The resulting music is richer than the CEO of Ikea. Take a song like the kinetic Agbara, five minutes of straight-up celebration incorporating chants, kalimba plinks and a horn motif that would make Fela Kuti proud.

Rising Sun came out on the storied Strut label, whose international reach (it has offices in London, Berlin and Brooklyn) opened all manner of doors for Souljazz, not the least of which was the opportunity to play for a crowd of about 180,000 at Glastonbury in June.

“It was surreal,” says Chrétien. “To be on the same bill as U2 and Snoop Dogg, that was really cool.”

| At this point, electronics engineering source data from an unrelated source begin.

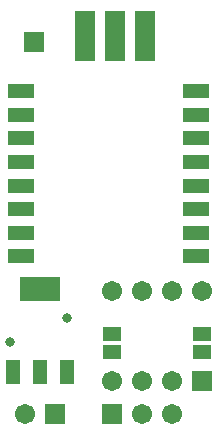
<source format=gts>
G04 Layer_Color=8388736*
%FSLAX25Y25*%
%MOIN*%
G70*
G01*
G75*
%ADD27R,0.06784X0.16784*%
%ADD28R,0.08500X0.05000*%
%ADD29R,0.06312X0.05131*%
%ADD30R,0.13792X0.07887*%
%ADD31R,0.04737X0.07887*%
%ADD32C,0.06706*%
%ADD33R,0.06706X0.06706*%
%ADD34R,0.06706X0.06706*%
%ADD35C,0.03200*%
D27*
X53000Y135945D02*
D03*
X33000D02*
D03*
X43000D02*
D03*
D28*
X70134Y62400D02*
D03*
Y70300D02*
D03*
Y78100D02*
D03*
Y86000D02*
D03*
Y93937D02*
D03*
Y101811D02*
D03*
Y109685D02*
D03*
Y117559D02*
D03*
X11800D02*
D03*
Y109685D02*
D03*
Y101811D02*
D03*
Y93937D02*
D03*
Y86000D02*
D03*
Y78100D02*
D03*
Y70300D02*
D03*
Y62400D02*
D03*
D29*
X72000Y30547D02*
D03*
Y36453D02*
D03*
X42000Y30547D02*
D03*
Y36453D02*
D03*
D30*
X18055Y51559D02*
D03*
D31*
X9000Y24000D02*
D03*
X27110D02*
D03*
X18055D02*
D03*
D32*
X13000Y10000D02*
D03*
X42000Y51000D02*
D03*
X52000D02*
D03*
X62000D02*
D03*
X72000D02*
D03*
X42000Y21000D02*
D03*
X52000D02*
D03*
X62000D02*
D03*
Y10000D02*
D03*
X52000D02*
D03*
D33*
X23000Y10000D02*
D03*
X42000Y10000D02*
D03*
X16000Y134000D02*
D03*
D34*
X72000Y21000D02*
D03*
D35*
X8000Y34000D02*
D03*
X27000Y42000D02*
D03*
M02*

</source>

Also cool – the band’s upcoming projects on Strut, including one with Senegalese musicians, collaborative work with Studio One veteran and reggae cult hero Horace Andy and a side project with Canadian R&B singer Slim Moore that Chrétien expects will be, once again, “different from anything we’ve done before.”

Bottom line: prepare for Souljazz to continue rising on the global funk scene, a prospect that excites the band, though not enough to abandon their roots in the nation’s capital and set up shop elsewhere.

“Ottawa’s a good spot,” Chrétien says. “It’s halfway between Toronto and Montreal and not far from New York. We’ve come to like it here.”